The link shows 3 colors that are valid color for color-blind people, it was about:

Here yellow is used for “wheelchair=limited”, green means “wheelchair=yes” and red for “wheelchair=no”. If there is no wheelchair tag the original icon is used.

Another possibility is to use a number of dots as scale (0 dot=0 1 dot=restricted, 2 dots=yes).

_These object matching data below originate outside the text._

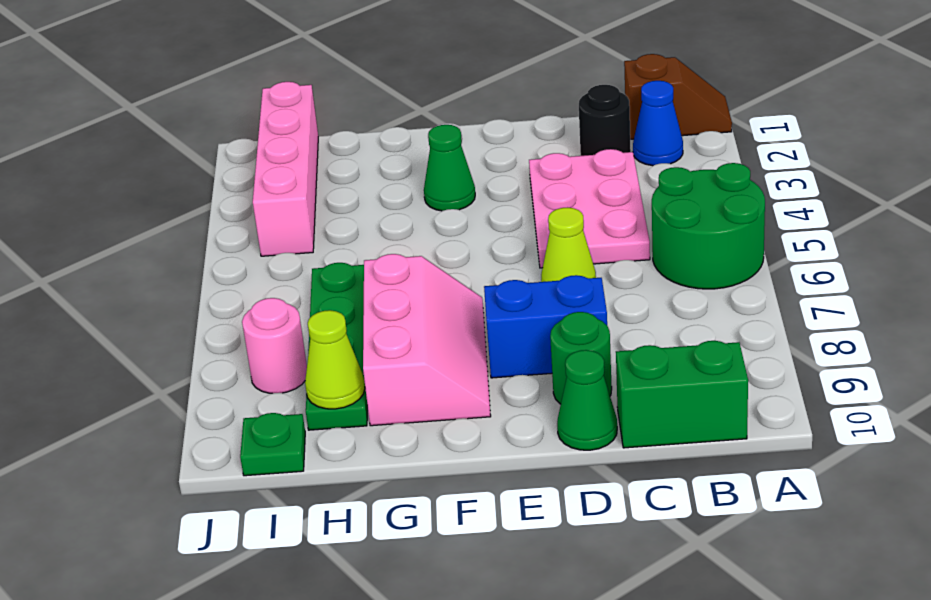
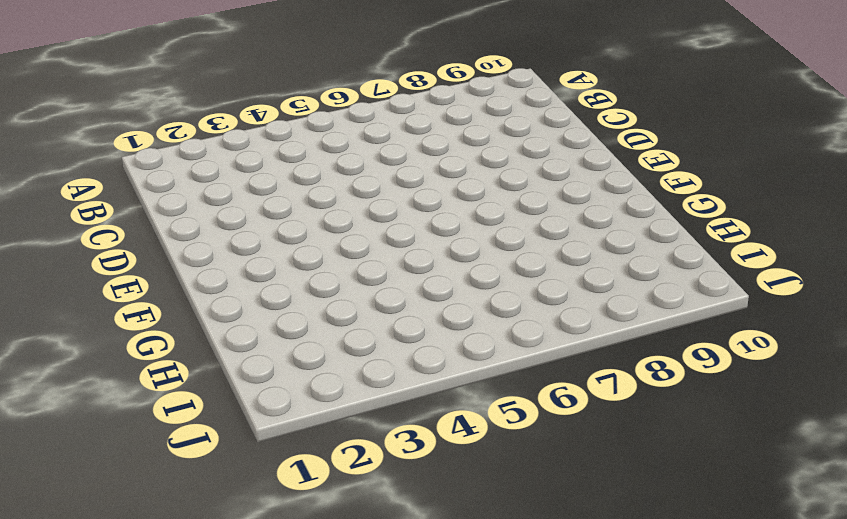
none -> brown slope A1:B1 level 1 top B
none -> green round brick A5:B6 level 1
none -> blue cone B2 level 1

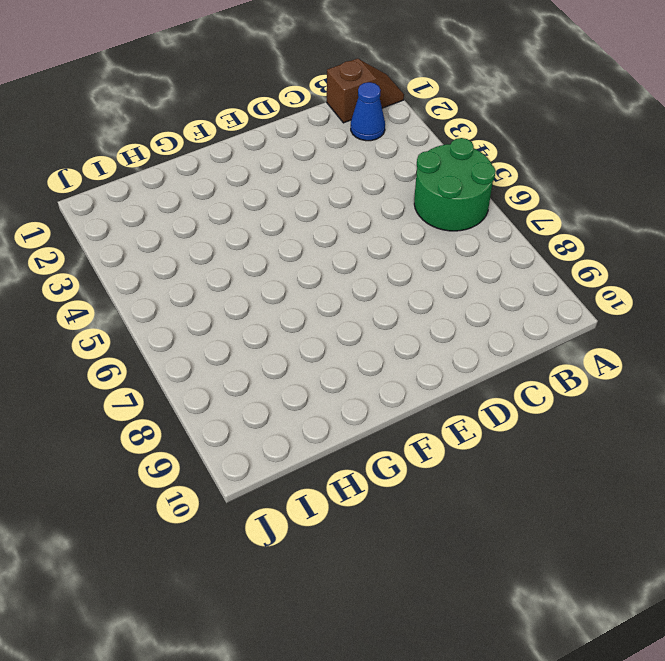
none -> green brick B10:C10 level 1
none -> black round brick C2 level 1
none -> pink plate C3:D5 level 1

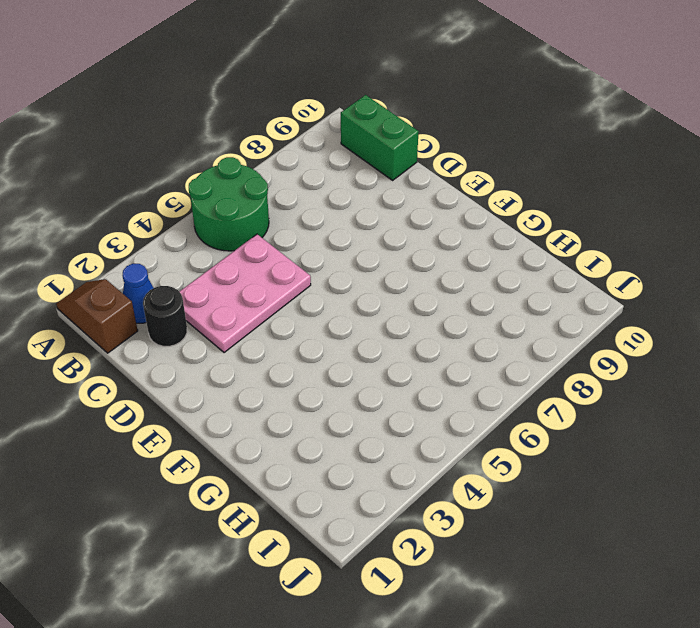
none -> lime cone D6 level 1
none -> blue brick D8:E8 level 1
none -> green round brick D9 level 1

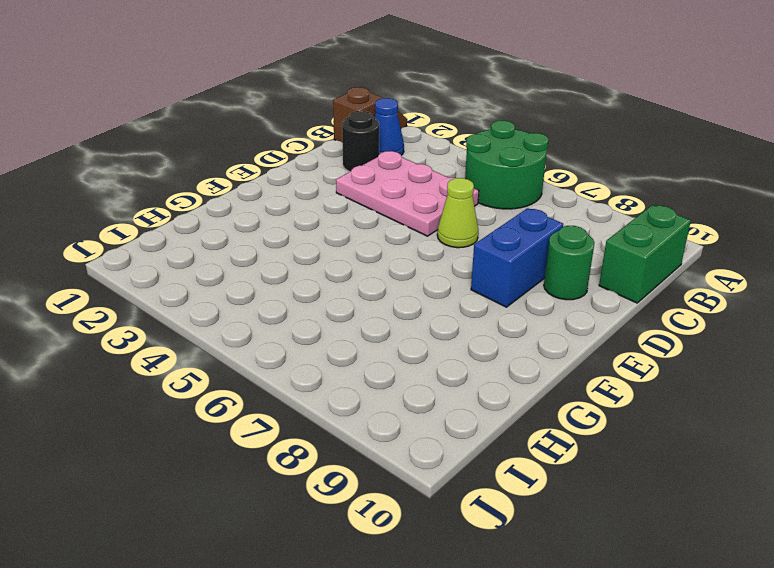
none -> green cone D10 level 1
none -> green cone F3 level 1
none -> pink slope F7:G9 level 1 top G

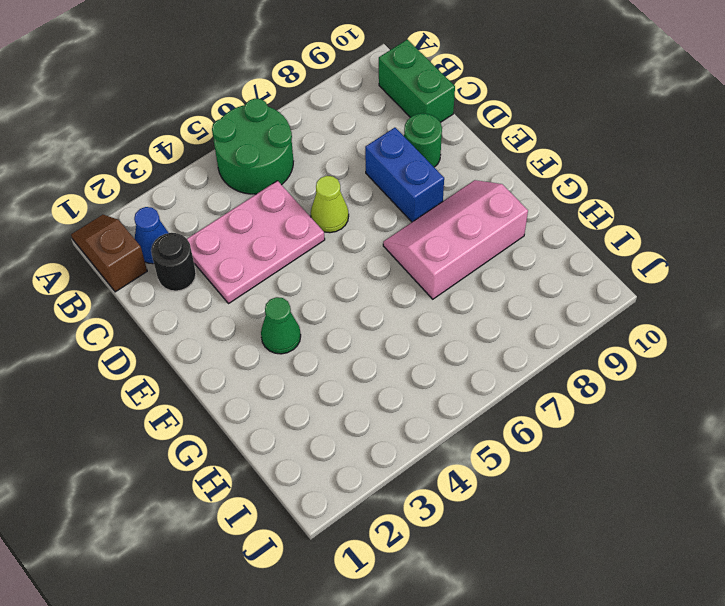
none -> green cone D10 level 1
none -> green plate H6:H9 level 1
none -> pink brick I1:I4 level 1

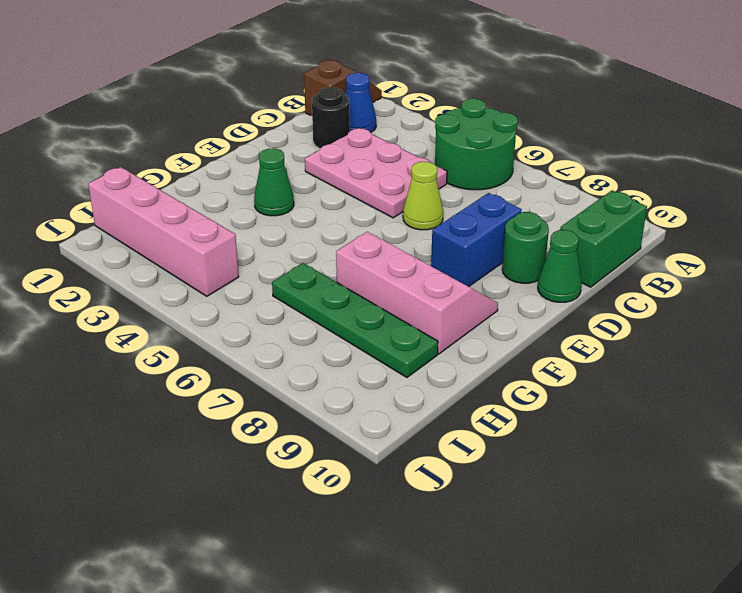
none -> pink round brick I8 level 1
none -> green plate I10 level 1
none -> lime cone H9 level 2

Comment from SomeoneElse on 6 March 2020 at 20:36

The link shows 3 colors that are valid color for color-blind people

Ah, OK. A problem would be that there are many more than 3 colours in use - if you look here you can see a selection of them.

Another possibility is to use a number of dots as scale (0 dot=0 1 dot=restricted, 2 dots=yes).

Something like that would be a possibility (but with 4 states not 3 of course - “don’t know, no, restricted, yes”). The wheelchair indicator is already intentionally not “in your face” - you can use two fingers on a leaflet map to quickly magnify a section, and there it might be possible to count 0,1,2,3 or 4 pixels.